> **Selected excerpt**

God didn't save Italy, but saved me! I'm back, determined to rock this term! amazing how only 5 weeks made me forget I much I love staying up until 1 am (when early) chatting with friends, and then walking in the rain and get all shining; rolling down hill to sansbury; going to the buttery; walking through Fitz feeling as home as I've never felt; laughing a lot; playing darts in the bar; decorating my room; unpacking with the feeling of being starting sth new and yet great; checking facebook hundreds times in half an hour... and so on... I simply love Cambridge!!! what more can I say?!
nothing, Cambridge says everything.
glad to be back!

Friday, April 11, 2008

ELECTIONS...

Elections should be the way in which citizens of a country express their preference and somehow influence the destiny of the nation. Is it really like that? Not in Italy. Here the main concern is on how to fire the same old, fake faces from our tv screens... here people get over-excited when somebody suggests a good strategy for making the next government last as less as possible and possibly showing those guys that everybody in Italy is tired of them. Encouraging.

> **Information given**
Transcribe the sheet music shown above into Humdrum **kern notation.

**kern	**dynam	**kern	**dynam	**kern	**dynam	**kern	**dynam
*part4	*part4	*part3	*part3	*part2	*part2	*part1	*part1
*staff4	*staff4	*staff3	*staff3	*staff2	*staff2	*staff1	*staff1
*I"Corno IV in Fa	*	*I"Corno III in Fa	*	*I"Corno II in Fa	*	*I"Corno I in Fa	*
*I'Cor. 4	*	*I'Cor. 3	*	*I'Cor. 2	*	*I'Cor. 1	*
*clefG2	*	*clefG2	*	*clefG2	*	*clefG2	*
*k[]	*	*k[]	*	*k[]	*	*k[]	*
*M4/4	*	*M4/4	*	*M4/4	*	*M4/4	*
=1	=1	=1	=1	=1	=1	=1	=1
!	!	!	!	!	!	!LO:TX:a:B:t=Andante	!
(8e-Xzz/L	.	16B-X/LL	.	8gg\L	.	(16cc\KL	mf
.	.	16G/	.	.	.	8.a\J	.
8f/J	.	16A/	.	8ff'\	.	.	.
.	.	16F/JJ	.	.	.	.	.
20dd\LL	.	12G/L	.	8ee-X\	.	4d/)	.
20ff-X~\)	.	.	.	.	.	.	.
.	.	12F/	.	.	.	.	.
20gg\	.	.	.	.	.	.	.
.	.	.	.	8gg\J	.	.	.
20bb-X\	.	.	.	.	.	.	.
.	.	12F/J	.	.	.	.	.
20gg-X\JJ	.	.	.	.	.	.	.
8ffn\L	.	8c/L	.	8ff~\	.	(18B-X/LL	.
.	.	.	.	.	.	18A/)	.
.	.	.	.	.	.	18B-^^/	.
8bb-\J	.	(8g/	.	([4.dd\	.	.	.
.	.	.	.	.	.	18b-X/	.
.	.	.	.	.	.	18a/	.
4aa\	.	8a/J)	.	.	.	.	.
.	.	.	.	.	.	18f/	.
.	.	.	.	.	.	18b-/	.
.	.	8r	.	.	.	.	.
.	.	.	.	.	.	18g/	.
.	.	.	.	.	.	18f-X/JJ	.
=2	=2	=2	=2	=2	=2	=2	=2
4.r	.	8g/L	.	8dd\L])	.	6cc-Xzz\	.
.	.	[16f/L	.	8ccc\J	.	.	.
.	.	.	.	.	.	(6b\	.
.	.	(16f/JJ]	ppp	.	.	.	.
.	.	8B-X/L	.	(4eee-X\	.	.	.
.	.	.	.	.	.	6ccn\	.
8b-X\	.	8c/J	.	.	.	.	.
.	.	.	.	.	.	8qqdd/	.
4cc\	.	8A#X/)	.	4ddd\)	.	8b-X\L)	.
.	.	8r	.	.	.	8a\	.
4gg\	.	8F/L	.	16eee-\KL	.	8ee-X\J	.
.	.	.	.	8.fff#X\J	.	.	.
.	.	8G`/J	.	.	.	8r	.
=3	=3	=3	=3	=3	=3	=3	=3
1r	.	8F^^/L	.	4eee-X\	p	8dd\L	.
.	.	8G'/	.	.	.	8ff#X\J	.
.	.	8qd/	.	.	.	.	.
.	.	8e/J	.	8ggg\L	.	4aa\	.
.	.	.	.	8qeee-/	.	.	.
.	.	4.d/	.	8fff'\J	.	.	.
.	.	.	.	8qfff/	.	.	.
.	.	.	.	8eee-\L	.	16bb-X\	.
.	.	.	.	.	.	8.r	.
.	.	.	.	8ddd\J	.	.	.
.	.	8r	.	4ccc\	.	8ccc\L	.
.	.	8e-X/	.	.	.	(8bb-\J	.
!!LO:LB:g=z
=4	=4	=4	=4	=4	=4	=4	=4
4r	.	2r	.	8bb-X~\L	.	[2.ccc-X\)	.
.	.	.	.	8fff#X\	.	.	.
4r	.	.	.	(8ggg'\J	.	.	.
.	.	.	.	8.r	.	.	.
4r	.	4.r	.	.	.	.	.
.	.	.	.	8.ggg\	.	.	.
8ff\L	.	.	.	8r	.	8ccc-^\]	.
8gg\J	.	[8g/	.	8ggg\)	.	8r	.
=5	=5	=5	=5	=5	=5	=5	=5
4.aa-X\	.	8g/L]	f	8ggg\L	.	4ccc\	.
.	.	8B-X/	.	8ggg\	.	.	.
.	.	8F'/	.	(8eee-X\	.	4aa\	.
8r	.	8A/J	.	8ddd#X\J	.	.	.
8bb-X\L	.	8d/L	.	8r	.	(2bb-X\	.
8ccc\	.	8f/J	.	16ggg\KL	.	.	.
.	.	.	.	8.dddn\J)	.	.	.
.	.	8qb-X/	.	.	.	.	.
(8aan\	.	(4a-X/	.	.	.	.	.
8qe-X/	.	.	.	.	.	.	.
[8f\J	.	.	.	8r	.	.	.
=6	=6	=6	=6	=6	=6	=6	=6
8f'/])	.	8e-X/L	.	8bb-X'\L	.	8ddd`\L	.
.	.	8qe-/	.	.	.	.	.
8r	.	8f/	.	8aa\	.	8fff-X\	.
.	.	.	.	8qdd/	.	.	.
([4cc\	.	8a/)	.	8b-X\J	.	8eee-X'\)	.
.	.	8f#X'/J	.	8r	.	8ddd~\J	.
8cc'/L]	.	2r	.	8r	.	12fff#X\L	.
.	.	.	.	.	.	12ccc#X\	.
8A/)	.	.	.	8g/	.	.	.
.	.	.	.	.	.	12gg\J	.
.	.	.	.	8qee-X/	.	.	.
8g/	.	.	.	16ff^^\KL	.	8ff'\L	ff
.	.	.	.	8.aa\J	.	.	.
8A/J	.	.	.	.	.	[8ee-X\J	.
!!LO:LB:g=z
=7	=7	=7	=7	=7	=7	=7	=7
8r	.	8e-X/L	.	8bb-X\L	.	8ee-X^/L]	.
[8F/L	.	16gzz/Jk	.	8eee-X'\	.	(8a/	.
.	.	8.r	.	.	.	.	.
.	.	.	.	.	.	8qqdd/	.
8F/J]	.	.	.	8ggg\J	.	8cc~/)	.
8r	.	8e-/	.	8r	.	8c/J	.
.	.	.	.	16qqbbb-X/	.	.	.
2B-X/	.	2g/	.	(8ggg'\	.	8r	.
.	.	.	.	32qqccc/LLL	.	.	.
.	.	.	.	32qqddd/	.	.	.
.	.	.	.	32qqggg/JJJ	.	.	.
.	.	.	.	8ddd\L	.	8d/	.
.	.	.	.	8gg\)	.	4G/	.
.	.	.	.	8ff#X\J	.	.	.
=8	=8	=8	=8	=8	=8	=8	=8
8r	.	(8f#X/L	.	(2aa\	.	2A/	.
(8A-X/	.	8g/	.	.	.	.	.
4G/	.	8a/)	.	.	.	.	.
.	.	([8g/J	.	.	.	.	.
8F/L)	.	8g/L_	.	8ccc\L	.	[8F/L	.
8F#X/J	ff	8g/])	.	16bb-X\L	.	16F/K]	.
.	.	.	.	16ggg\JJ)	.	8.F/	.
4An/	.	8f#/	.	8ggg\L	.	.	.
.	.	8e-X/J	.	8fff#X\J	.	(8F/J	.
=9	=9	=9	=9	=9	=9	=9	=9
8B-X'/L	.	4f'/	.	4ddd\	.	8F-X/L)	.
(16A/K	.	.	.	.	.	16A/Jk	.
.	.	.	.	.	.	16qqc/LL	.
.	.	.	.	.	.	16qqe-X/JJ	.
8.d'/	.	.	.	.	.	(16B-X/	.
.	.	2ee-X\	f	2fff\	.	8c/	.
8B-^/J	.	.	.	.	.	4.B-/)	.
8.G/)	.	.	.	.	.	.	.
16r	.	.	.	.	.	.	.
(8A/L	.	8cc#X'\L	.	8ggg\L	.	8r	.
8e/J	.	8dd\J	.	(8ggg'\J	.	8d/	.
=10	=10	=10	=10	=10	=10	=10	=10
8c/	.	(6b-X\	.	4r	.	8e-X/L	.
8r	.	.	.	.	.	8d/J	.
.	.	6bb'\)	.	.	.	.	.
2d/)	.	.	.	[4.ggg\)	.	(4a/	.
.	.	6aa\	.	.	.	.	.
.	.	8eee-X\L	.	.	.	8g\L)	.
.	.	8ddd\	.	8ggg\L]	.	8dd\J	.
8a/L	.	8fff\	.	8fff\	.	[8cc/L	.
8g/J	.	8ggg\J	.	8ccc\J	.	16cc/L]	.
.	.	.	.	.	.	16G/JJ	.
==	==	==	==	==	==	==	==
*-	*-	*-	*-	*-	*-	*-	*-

> **Problem set**
a) Answer these from the blog post:
(i) Until what hour does the writer mention staying up chatting with friends?
(ii) What game does the writer mention playing in the bar?
(iii) What date appears above the heading "ELECTIONS..."?
b) Continue the blog post from its final word, "Encouraging."

> **Answers for each item**
a)
(i) 1 am
(ii) Darts
(iii) Friday, April 11, 2008

b)
Democracy should be the type of government in which people (demos..) govern, and make decision. In Italy, politicians are separated ethnic group, with it's own rules and it's own conception of reality, which is always slightly different from everybody else's point of view. Politicians are the only ones in the whole country that earn an awful lot of money without working, the only ones who still smiles and think that the future is pink. They don't share anything with the rest of the country, I might say they are not Italian.
But coming back to Elections. Choice is between a young good catholic guy who still kisses the hand of the Pope and Mr. Berlusconi who no more than 20 minutes ago proudly affirmed that Italian magistrates have brought 91 actions against him on courts. (at least half of which for corruption). Those bastards. Now, what am I supposed to do? Do we have a solution, or are we condemned to be governed by these people? Is there a way of escaping this (apart from getting a british citizenship right now..) or is this gonna last for ever?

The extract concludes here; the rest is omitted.